TRY IT: Your job is to set down the stretch of entries that opens with the line containing "Table 1. Data collection and handling." and closes with the line containing "Exendin-4 partially prevents". Keep both end lines, copy each exactly, and add nothing.

[Stored items]
┏━━

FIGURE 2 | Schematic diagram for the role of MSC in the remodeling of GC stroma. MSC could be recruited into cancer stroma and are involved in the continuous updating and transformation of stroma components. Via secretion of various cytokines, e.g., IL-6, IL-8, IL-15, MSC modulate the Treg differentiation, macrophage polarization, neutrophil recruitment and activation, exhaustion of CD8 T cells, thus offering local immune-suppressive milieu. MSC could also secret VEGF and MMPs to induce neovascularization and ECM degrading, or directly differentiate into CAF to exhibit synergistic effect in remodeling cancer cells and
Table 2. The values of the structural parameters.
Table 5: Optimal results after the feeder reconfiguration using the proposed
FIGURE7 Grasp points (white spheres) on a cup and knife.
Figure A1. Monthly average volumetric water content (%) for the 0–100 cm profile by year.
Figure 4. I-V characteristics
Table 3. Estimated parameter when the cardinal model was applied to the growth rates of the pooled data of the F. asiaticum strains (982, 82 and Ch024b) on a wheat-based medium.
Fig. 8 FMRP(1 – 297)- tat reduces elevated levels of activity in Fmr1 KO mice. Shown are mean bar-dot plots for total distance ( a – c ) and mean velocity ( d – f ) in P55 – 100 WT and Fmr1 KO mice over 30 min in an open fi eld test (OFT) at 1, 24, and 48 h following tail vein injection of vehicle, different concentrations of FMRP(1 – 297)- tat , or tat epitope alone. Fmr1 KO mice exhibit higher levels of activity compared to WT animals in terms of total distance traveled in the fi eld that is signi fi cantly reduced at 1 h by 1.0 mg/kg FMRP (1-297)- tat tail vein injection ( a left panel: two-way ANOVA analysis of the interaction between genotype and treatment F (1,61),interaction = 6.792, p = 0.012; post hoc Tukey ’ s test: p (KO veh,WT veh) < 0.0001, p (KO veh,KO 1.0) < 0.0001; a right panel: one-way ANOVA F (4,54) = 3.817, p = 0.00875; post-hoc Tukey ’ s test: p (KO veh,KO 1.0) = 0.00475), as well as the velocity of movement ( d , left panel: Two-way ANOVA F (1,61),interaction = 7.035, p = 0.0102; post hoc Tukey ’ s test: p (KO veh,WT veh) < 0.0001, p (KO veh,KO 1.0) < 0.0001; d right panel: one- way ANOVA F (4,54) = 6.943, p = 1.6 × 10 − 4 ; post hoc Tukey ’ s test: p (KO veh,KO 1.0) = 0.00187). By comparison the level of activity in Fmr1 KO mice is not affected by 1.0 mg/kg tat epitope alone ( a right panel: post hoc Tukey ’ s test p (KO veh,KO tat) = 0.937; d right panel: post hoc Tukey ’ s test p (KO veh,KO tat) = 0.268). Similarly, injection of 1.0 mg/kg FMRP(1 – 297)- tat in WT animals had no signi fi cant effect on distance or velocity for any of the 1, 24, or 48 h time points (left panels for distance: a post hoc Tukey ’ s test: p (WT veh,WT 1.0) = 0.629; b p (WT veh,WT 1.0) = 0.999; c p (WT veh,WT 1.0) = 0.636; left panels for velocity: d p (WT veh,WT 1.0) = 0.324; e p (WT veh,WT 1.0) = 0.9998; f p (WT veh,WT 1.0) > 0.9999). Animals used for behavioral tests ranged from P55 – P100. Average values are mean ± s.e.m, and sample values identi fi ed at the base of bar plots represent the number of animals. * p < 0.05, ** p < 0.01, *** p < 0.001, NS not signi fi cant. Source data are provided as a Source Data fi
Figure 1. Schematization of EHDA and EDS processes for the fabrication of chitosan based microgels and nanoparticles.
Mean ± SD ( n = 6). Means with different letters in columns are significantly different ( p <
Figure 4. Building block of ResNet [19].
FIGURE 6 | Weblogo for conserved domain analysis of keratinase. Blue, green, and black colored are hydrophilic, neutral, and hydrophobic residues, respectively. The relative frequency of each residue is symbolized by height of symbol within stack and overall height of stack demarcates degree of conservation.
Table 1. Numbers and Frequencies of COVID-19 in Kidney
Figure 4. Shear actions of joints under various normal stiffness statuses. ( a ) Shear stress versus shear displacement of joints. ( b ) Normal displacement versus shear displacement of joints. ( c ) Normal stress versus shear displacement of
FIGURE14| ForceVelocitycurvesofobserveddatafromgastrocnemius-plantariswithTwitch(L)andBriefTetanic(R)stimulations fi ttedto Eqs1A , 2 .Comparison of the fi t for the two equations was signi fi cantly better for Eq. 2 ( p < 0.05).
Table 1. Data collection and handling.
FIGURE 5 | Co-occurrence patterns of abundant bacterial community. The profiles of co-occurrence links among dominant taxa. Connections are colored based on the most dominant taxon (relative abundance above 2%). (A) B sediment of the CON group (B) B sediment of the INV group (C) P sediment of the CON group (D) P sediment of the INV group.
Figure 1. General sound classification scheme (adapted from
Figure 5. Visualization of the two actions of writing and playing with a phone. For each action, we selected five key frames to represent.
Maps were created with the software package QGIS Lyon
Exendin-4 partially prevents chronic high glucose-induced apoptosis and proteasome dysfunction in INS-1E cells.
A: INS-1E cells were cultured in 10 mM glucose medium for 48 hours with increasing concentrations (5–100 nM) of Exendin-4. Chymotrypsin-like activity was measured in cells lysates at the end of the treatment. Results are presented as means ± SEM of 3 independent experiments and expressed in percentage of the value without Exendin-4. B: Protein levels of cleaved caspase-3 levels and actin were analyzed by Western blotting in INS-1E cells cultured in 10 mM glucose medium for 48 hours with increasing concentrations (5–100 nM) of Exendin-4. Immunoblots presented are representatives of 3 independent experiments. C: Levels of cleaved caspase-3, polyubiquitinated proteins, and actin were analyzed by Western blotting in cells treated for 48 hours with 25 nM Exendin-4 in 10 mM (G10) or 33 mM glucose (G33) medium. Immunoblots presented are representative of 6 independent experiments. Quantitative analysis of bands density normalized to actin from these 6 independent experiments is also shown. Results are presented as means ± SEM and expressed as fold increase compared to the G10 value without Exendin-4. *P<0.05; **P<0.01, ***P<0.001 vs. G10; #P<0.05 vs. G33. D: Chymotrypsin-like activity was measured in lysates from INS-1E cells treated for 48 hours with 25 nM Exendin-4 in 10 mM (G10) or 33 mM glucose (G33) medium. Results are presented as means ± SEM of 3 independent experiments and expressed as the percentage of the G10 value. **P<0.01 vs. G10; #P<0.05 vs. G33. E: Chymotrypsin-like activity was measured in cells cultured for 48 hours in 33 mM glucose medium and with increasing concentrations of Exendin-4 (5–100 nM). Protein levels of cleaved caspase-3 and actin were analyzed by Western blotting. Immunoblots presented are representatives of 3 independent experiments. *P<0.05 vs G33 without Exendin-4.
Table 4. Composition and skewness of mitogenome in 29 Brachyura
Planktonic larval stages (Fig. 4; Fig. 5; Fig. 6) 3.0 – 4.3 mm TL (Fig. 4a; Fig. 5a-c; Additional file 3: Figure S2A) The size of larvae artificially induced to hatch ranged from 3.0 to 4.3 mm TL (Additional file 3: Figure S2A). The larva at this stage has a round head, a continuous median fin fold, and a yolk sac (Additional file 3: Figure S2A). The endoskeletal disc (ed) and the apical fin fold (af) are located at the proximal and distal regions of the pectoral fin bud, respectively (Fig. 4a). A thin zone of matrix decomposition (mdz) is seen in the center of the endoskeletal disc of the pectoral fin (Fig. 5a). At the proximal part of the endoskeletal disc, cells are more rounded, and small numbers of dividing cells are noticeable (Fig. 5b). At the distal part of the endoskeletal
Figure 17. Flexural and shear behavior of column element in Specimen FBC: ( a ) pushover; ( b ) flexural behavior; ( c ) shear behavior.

┗━━

WRITTEN SOLUTION:
Table 1. Data collection and handling.
FIGURE 5 | Co-occurrence patterns of abundant bacterial community. The profiles of co-occurrence links among dominant taxa. Connections are colored based on the most dominant taxon (relative abundance above 2%). (A) B sediment of the CON group (B) B sediment of the INV group (C) P sediment of the CON group (D) P sediment of the INV group.
Figure 1. General sound classification scheme (adapted from
Figure 5. Visualization of the two actions of writing and playing with a phone. For each action, we selected five key frames to represent.
Maps were created with the software package QGIS Lyon
Exendin-4 partially prevents chronic high glucose-induced apoptosis and proteasome dysfunction in INS-1E cells.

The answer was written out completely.